Can an existence theorem be proved to be undecidable?

Question

Please help me to think through this.

Take Riemann, for example. Finding a non-trivial zero with a real part not equal to $\frac{1}{2}$ (i.e., a counterexample) would disprove the conjecture, and also so it to be decidable.

How about demonstrating that Riemann is undecidable? Would that not imply that we can check zeros ad infinitum without resolving the hypothesis? But, checking zeros can only provide a counterexample, i.e., a disproof.

How (if at all) do these statements differ?

Any non-trivial zeros that we can find through brute force checking will have a real part of $\frac{1}{2}$.

All non-trival zeros have a real part of $\frac{1}{2}$.

Is my assumption that all non-trivial zeros is in the infinite set of zeros that can be checked by brute force correct, or even relevant? Or meaningful?

Please be kind. I'm not sure if my question even makes sense.

Answer 1

Statements of this form (the Goldbach conjecture is another such statement) that would be proven to be true if they were proven to be undecidable in ZFC, cannot be shown to be undecidable in ZFC within ZFC.

The reason is that such a proof of undecidability could not work in ZFC because this would proof the statement.

Statements like the continuum hypothesis or the axiom of choice are of another kind. In this case we could prove them to be undecidable in ZFC without running into some contradiction.

A counterexample of the continuum hypothesis for example must be so abstract that we can not construct it in ZFC.

The proof of undecidability would have to come from outside ZFC. In this way, it could be possible to show that the Riemann hypothesis is undecidable in ZFC and thus proving it to be true.

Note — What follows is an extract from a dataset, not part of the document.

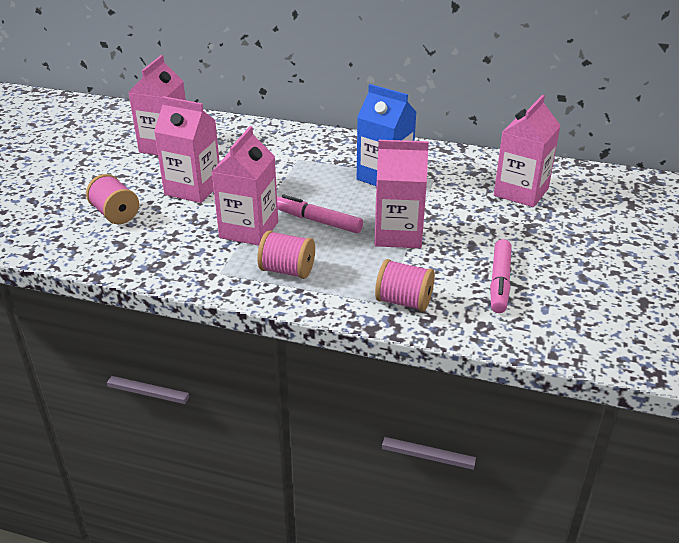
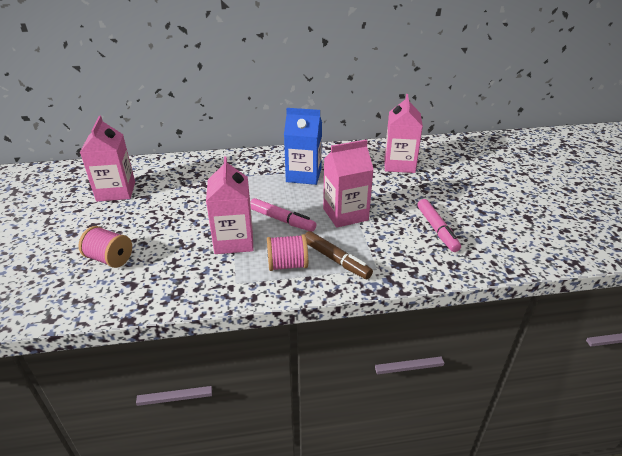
camera: 25 degrees left, 0 degrees up
(193, 189) = (164, 220): pink carton -> none
(318, 221) = (282, 220): pink marker -> pink marker turned 150 degrees counterclockwise
(345, 281) = (336, 260): none -> brown marker
(404, 301) = (388, 263): pink spool -> none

A statement is (by Goedel) provable if and only if it is true in every interpretation. If it is false in at least one interpretation and true in at least one interpretation, it can neither be proven nor disproven, hence is undecidable within the given theory.

Answer 2

They do not differ. "Any non-trivial zeros that we can find through brute force checking " is exactly the same as "All non-trivial zeros". That is, there is a "brute-force" procedure that will enumerate all the zeros.

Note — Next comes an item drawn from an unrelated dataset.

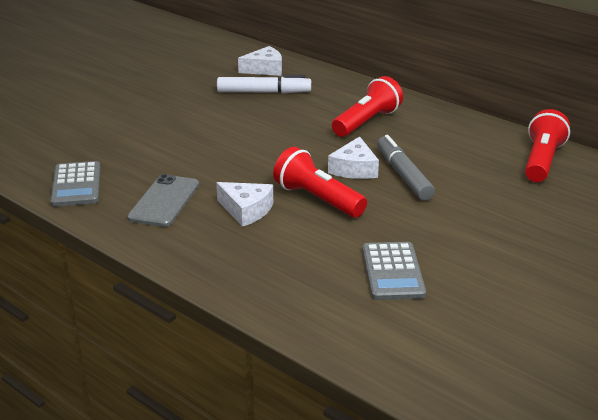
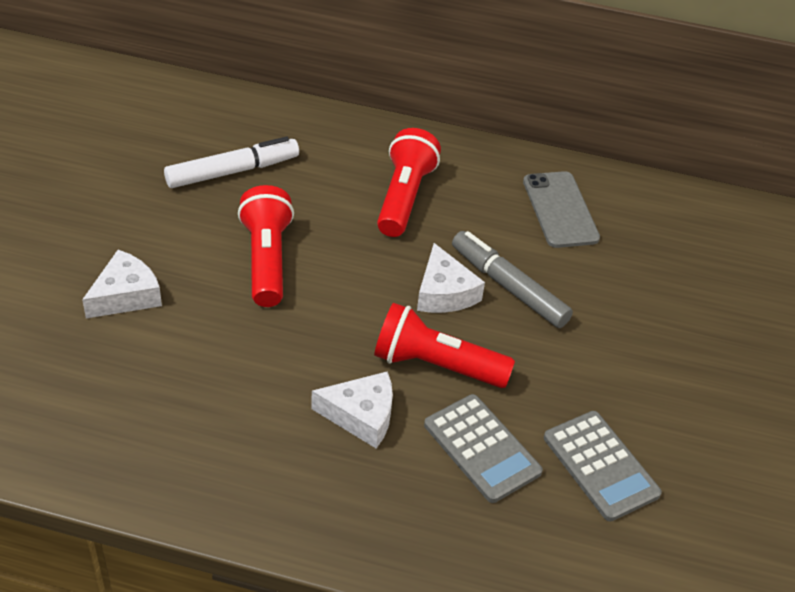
camera: 30 degrees left, 15 degrees up
(76, 185) = (94, 443): grey calculator -> grey calculator (482, 448)
(164, 201) = (242, 434): grey phone -> grey phone (560, 210)
(265, 69) = (203, 122): white cheese -> white cheese (126, 295)
(542, 161) = (644, 214): red flashlight -> red flashlight (266, 260)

If the RH is false, it is provably false. So if it happens to be undecidable, it must be true. But of course, for all we know, it could be provably true.

Answer 3

Certainly, if the Riemann hypothesis is false, it's decidable, since there is a counter-example, as you say. It's conceivable that it's true but undecidable, since we would never get done checking zeros. This doesn't mean that the Riemann hypothesis actually is undecidable, because brute force is not the only way to attack the problem.

Compare Fermat's last theorem. A brute force approach would be to check the quadruples $(x,y,x,n)$ in some sequence to see if $x^n+y^n=z^n$. We would never find a counterexample, because Fermat's last theorem has been decided -- it's true.

Answer 4

It is important to differentiate two aspects of mathematics, the deductive system (which is about what can be proved or not) and the model (about what is true or what is false). They are related, as everything that can be proved is true, but the converse does not hold: being true does not imply it can be proved.

Let's take RH for example. Assume it is true, does that mean we can prove it? Maybe yes, maybe not. There is no easy way to tell beforehand. Assume RH is false, does that mean we can disproove it? Yes, as it being false then there is a non trivial zero, and therefore we can prove that it is infact a zero.

So yes, RH could be undecidable, but only in the case that it is true. This generalizes to every existential question (with a sufficiently powerful deductive system).